== SOURCE TEXT ==

Things went on pretty quietly for some time, converts being made with ease in Germany, but only with difficulty in other parts. In 1623, however, the brethren suddenly made their appearance in Paris, and the inhabitants of the city were surprised on the 3rd of March to find placarded on the walls a manifesto to this effect:-"We, the deputies of the principal college of the brethren of the Rosie Cross, have taken up our abode, visible and invisible, in this city, by the grace of the Most High, towards whom are turned the hearts of the just. We show and teach without any books or symbols whatever, and we speak all sorts of languages in the countries wherein we deign to dwell, to draw mankind, our fellows, from error and to save them from death."

===

**ACTIVITY 1:** According to the passage on the Rosicrucian brethren in Paris, on what date did the city's inhabitants find the manifesto placarded on the walls?
**ACTIVITY 2:** Write the next part of the passage on the Rosicrucian brethren in Paris, starting right after the manifesto's closing words.

== DATA SEGMENT ==

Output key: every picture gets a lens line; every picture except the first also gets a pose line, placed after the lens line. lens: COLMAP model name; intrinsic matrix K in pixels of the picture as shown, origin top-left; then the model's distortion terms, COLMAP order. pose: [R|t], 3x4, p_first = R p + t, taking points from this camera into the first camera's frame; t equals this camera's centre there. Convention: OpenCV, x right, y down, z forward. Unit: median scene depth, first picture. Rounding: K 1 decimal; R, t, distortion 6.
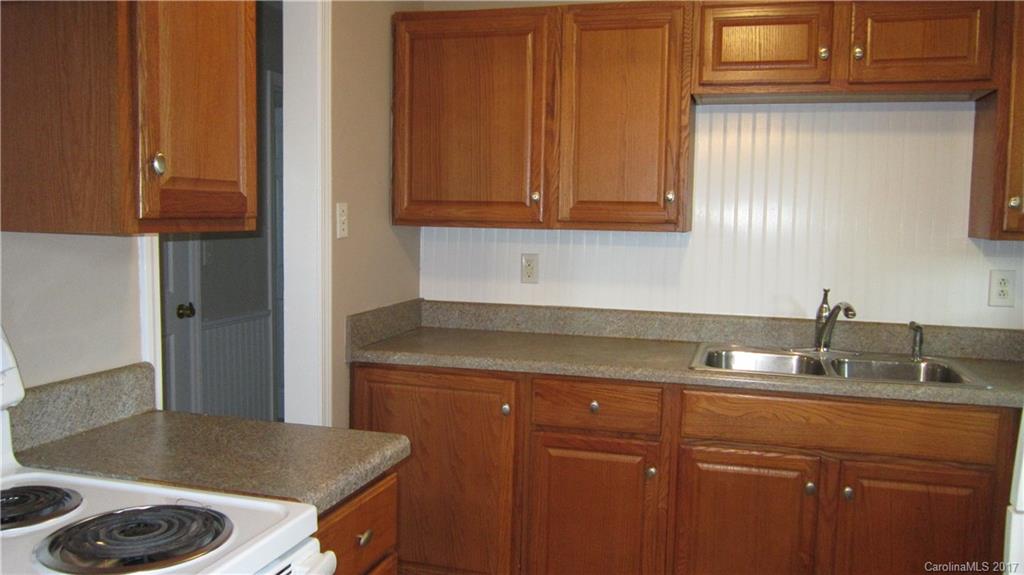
lens RADIAL K [[884.6, 0, 512.0], [0, 884.6, 290.5], [0, 0, 1]] dist [0.003222, 0.017634]
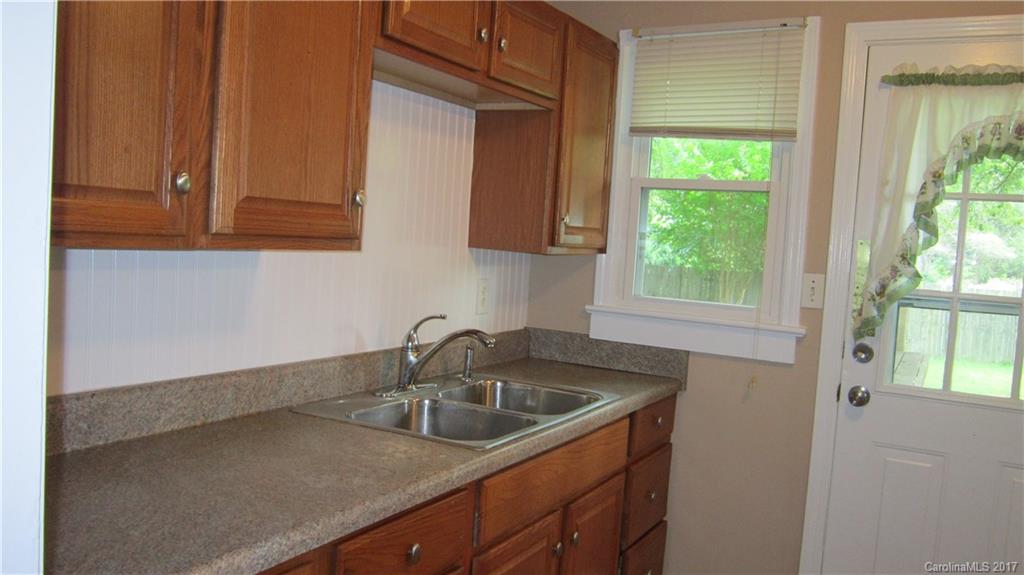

===

**ANSWER BOX 1:** On the 3rd of March, 1623.

**ANSWER BOX 2:**
Whether this was a mere joke on the part of some of the wits of the day, it is certain that it created a very wide-spread sensation, and no little wonder and alarm, particularly amongst the clergy. Very soon pamphlets in opposition, and intended to warn the faithful, began to make their appearance. The earliest was called "A History of the Frightful Compacts entered into between the Devil and the Pretended Invisibles, with their Damnable Instructions, the Deplorable Ruin of their Disciples, and their Miserable End." This was followed by another of a far more ambitious character, pretending to ability to explain all the peculiarities and mysteries of the strange intruders. It was called "An examination of the New Cabala of the Brethren of the Rosie-Cross, who have lately come to reside in the city of Paris, with the History of their Manners, the Wonders worked by them, and many other particulars."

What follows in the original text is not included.